Short problem ::
Can you copy everything from the start of the material down to the line containing "Time read: h=8 m=33", with "clock" changed to "timepiece" and nothing else altered?

Source data ::
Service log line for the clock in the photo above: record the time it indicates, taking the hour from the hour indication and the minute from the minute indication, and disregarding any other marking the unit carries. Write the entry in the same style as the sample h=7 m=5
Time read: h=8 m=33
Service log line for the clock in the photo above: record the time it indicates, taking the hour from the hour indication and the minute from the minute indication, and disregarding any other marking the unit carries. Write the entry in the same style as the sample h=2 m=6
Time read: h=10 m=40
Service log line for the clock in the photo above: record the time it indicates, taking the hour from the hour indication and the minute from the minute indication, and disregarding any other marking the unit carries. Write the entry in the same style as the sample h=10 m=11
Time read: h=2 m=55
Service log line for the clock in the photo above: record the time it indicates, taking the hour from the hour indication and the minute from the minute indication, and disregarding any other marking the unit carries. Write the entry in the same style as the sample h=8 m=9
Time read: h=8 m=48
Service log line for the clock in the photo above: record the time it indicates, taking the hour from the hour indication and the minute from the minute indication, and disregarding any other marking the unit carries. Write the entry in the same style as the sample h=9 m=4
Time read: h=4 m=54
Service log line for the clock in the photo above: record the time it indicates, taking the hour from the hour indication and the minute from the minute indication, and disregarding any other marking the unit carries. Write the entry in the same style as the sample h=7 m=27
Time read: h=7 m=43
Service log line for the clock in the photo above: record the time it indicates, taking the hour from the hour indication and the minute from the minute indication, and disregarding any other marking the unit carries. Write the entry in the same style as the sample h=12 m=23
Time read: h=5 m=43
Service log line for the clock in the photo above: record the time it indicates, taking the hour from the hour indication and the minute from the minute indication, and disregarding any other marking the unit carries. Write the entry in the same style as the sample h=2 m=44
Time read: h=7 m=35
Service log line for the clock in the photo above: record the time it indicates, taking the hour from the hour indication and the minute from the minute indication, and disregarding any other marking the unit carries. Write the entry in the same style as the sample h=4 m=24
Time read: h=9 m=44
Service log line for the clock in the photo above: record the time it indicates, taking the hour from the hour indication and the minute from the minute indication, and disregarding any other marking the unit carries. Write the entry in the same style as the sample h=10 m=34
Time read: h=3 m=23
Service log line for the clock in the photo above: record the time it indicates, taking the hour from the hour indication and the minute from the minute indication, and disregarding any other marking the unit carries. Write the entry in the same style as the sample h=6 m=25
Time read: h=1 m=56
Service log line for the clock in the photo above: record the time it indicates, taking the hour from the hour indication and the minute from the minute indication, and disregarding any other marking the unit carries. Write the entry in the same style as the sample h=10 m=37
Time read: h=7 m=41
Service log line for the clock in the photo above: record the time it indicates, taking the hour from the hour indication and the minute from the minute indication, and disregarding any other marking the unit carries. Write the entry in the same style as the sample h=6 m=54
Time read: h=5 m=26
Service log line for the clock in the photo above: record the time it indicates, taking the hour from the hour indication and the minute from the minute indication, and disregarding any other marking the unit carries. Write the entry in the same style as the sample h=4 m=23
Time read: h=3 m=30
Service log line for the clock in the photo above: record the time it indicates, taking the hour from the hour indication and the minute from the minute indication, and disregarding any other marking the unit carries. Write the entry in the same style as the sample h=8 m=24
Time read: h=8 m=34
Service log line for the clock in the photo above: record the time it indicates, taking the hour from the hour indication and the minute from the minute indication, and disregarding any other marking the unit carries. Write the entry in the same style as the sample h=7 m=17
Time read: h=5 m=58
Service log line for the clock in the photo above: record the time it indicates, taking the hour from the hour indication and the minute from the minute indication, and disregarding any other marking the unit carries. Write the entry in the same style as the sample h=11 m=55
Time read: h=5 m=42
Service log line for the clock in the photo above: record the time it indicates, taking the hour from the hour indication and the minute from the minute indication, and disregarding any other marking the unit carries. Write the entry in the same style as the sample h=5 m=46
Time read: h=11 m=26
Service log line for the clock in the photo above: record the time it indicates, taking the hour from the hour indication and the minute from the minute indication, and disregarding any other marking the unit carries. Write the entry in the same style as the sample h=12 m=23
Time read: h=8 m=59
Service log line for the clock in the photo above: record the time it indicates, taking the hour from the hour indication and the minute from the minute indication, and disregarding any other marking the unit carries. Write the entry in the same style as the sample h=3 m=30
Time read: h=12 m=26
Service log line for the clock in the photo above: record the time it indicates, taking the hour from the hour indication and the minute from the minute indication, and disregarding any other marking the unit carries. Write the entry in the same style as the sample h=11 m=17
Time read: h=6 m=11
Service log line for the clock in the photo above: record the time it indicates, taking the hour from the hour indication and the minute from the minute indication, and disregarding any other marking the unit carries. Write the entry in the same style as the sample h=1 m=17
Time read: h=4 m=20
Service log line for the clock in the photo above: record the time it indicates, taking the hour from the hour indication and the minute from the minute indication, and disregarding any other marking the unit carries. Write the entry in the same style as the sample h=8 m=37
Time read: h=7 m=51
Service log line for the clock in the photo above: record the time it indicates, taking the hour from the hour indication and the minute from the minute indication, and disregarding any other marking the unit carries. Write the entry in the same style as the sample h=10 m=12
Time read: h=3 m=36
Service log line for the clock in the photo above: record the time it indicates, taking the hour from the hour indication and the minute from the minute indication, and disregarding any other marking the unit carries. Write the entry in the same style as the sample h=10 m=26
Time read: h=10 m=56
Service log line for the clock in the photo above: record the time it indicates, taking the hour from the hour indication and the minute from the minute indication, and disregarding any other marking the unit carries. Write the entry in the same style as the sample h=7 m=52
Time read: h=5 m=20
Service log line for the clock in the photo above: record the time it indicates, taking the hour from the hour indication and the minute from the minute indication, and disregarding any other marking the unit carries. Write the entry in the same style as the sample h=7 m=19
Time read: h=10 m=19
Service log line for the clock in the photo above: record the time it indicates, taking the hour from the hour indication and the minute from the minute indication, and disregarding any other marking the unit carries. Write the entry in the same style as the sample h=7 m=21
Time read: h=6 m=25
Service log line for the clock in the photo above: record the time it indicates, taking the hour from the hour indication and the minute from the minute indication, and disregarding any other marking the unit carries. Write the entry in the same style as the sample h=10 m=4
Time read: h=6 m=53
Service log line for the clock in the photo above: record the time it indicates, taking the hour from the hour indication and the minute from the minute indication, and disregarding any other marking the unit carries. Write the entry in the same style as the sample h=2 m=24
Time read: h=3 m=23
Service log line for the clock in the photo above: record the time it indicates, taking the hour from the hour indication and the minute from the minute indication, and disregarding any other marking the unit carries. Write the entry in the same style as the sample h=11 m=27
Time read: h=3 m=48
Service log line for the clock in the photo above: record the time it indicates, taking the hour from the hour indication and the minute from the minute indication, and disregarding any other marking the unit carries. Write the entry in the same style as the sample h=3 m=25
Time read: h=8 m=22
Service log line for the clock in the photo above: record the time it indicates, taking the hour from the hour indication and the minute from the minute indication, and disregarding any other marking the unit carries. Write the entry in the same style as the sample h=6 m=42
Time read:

Reply ::
Service log line for the timepiece in the photo above: record the time it indicates, taking the hour from the hour indication and the minute from the minute indication, and disregarding any other marking the unit carries. Write the entry in the same style as the sample h=7 m=5
Time read: h=8 m=33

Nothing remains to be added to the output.